Putting the team before self

Published : Jun 15, 2013 00:00 IST

Geethu Anna Jose…“ The basketball administration needs to strengthen the foundation of the game.”-
Geethu Anna Jose…“ The basketball administration needs to strengthen the foundation of the game.”-

Geethu Anna Jose…“ The basketball administration needs to strengthen the foundation of the game.”-

“ I always believe in team effort. Hence, more than the ‘best player’ award, I was overjoyed that our team won the trophy in the FIBA Asia 3x3 Championship,” says Geethu Anna Jose, as Kamesh Srinivasan listens in.

Geethu Anna Jose is an outstanding personality, driving Indian women’s basketball forward. She won the best player award in the inaugural FIBA Asia 3x3 Championship in Doha (Qatar) where the Indian women won the title.

Geethu, however, put the team ahead of her, stating that the title meant more to her than the individual honour. “I always believe in team effort. Hence, more than the ‘best player’ award, I was overjoyed that our team won the trophy,” she said.

The Indian women had won the 3x3 format twice earlier in the Beach Games. The 3x3 championship is played on half court, with both the teams shooting into one basket. Each team consists of four players, of whom three are on the court at any given time. The duration of a match is only 10 minutes as against 40 minutes in a normal basketball match that has five players a side. In fact, a 3x3 match ends when a team reaches 21 points, which means they do not have to play for the full 10 minutes.

“Yes, we had won the Beach Games twice by the grace of God. I feel there is a lot in common. Both are attended by most of the best teams in Asia. In Beach Games, external factors can have an influence like heavy wind or the playing surface, which can unsettle even the best of players,” said Geethu.

The Indian women had won the South Asian Beach Games in Sri Lanka and the Asian Beach Games in China. In the Asian 3x3 Championship, India beat Mongolia 21-14 in the final. Actually, the Indian team won most of its matches by reaching 21 points. India beat Hong Kong 21-8 in the semi-finals, and had outplayed host Qatar 21-5 in the quarterfinals. In the league, India beat Lebanon 20-6, Mongolia 21-9 and Nepal 21-4. The understanding and cohesion in the Indian team was understandable as the three main players, Geethu, Anitha Paul Durai and Manisha Dange, belonged to the Railways and had helped it dominate the National 3x3 Championship.

“The strength of our team is the long shooting,” observed Geethu in her assessment of the Indian outfit.

In the 3x3 format, outside shooting fetches two points as against one for normal baskets.

“Victory in a game is determined by best teamwork. This happens when the long shooters do their work along with the centre player, with the right combination and coordination. I had discussed with my team-mates the strategy we needed to adopt. Their experience and skill helped us follow our game plan and execute it. My friend Anitha handled the long shooting and driving. Manisha gave us a huge support in the defence. Pratima Singh, our aggressive youngster, also gave good support to the team,” said Geethu.

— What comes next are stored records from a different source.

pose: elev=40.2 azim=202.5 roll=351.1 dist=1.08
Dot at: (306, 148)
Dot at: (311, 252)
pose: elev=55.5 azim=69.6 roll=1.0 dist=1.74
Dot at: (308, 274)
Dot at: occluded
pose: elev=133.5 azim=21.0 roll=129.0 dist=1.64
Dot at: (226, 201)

Indian girls have been improving in regular basketball too, but the consistency against quality teams in the region is still elusive.

“Regular basketball demands a lot of hard work. Many of our players have the quality and talent to take on international players, but they lack stamina. We need to play quality teams regularly to get to the next level,” remarked Geethu.

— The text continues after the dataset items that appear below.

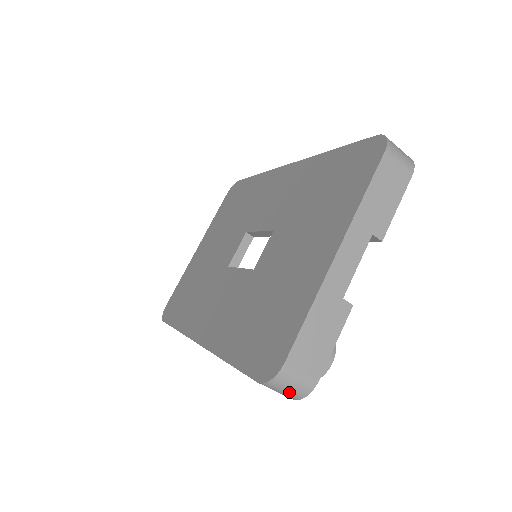
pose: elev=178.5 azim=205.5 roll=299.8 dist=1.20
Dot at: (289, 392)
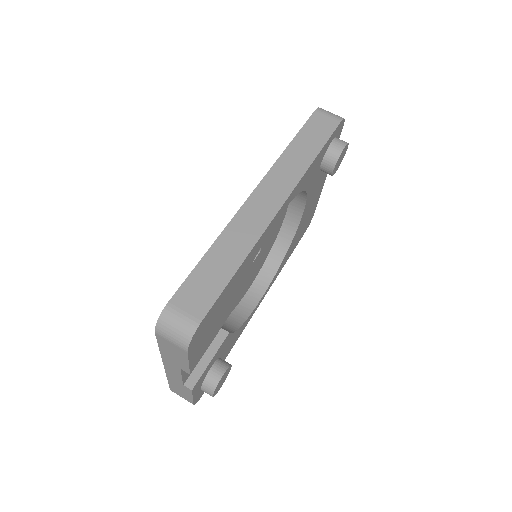
Dot at: occluded
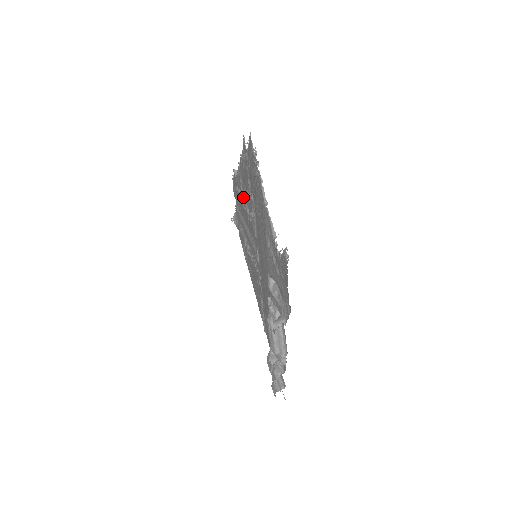
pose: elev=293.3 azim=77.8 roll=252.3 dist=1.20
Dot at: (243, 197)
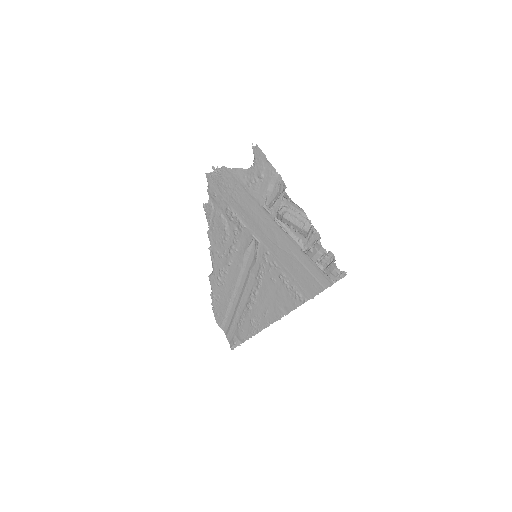
Dot at: (225, 258)
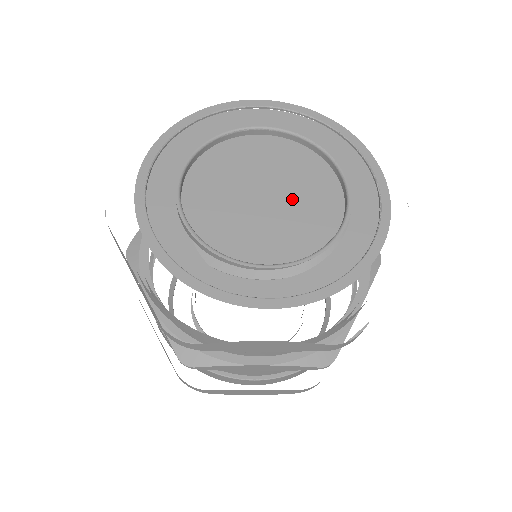
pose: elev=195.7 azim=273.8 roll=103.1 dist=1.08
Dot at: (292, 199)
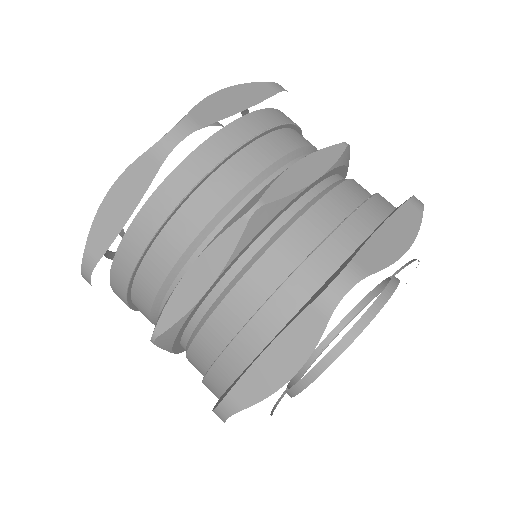
Dot at: occluded
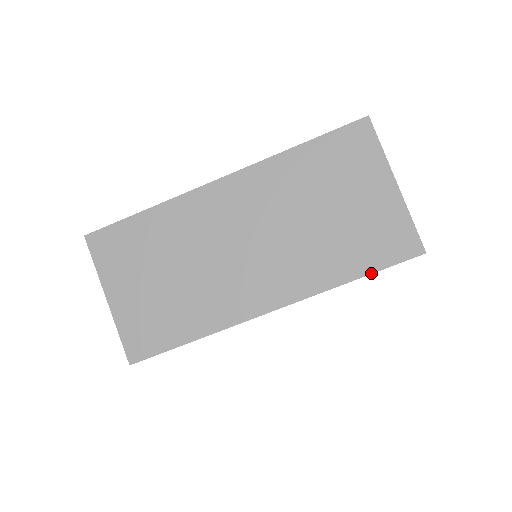
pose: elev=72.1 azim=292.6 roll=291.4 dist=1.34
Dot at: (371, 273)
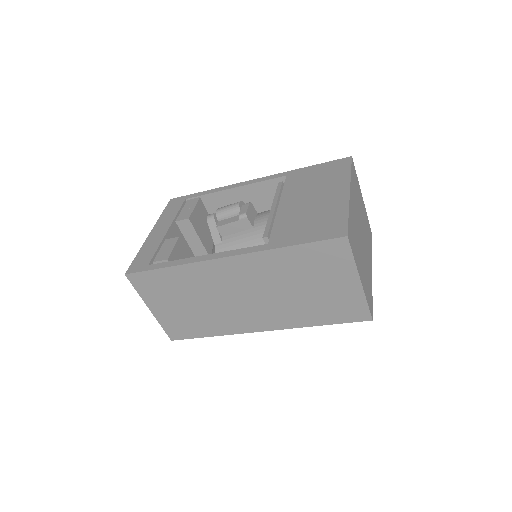
Dot at: (332, 324)
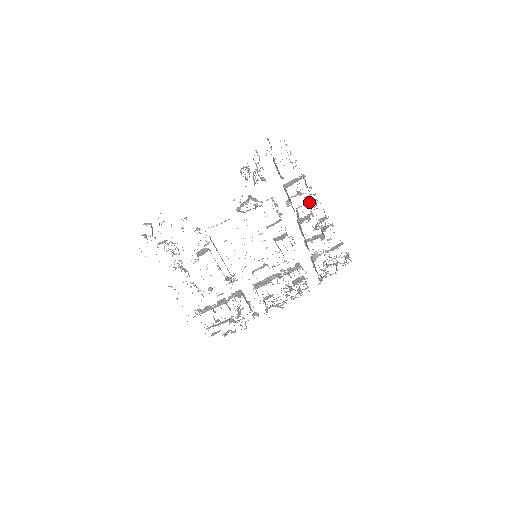
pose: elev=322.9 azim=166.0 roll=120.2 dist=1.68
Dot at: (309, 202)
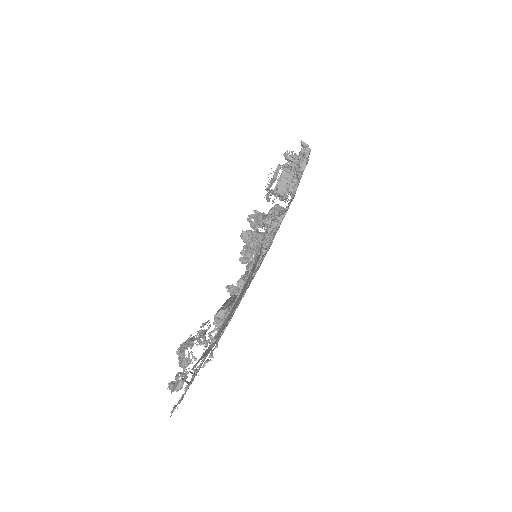
Dot at: occluded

However, for most of the media, the Asian triumph by the spirited girls did not make news, perhaps because they were busy with the Indian Premier League. But Geethu refused to blame any other sport for the lack of attention for Indian basketball.

“I do feel that every game needs to be given its importance. The players put years of hard work before their efforts translate into success for the country. A little appreciation from the media or the masses will not hurt!’’ said the 27-year-old India player.

The Indian women have indeed come a long way, but Geethu cautioned that the administration needs “to strengthen the foundation of the game.”

“Before we think of reaching the next level, we need to make sure where we stand presently. Thousands of students across the country take up the game to fulfil their dream of playing the internationals one day. They are often disappointed and their dreams are short-lived, due to the poor facilities, lack of proper training systems and zero support for lower middle-class families,” she said.

Of course, the Basketball Federation of India, in collaboration with IMG-Reliance, has been able to lift the overall standard of the players, but a lot still needs to be done at the grassroot level.

The foreign experts and coaches have played a significant role in lifting the quality of the Indian players and their ability to combine strongly as a team rather than allow them be content as sparkling individuals.

“The foreign experts have made a lot of difference to us, with their new ideas, advanced techniques and by basically giving us a lot of hope about faring better internationally,” said Geethu.

An unassuming star in Indian women’s basketball, Geethu always puts team before self, thereby setting a fabulous example for the rest to follow.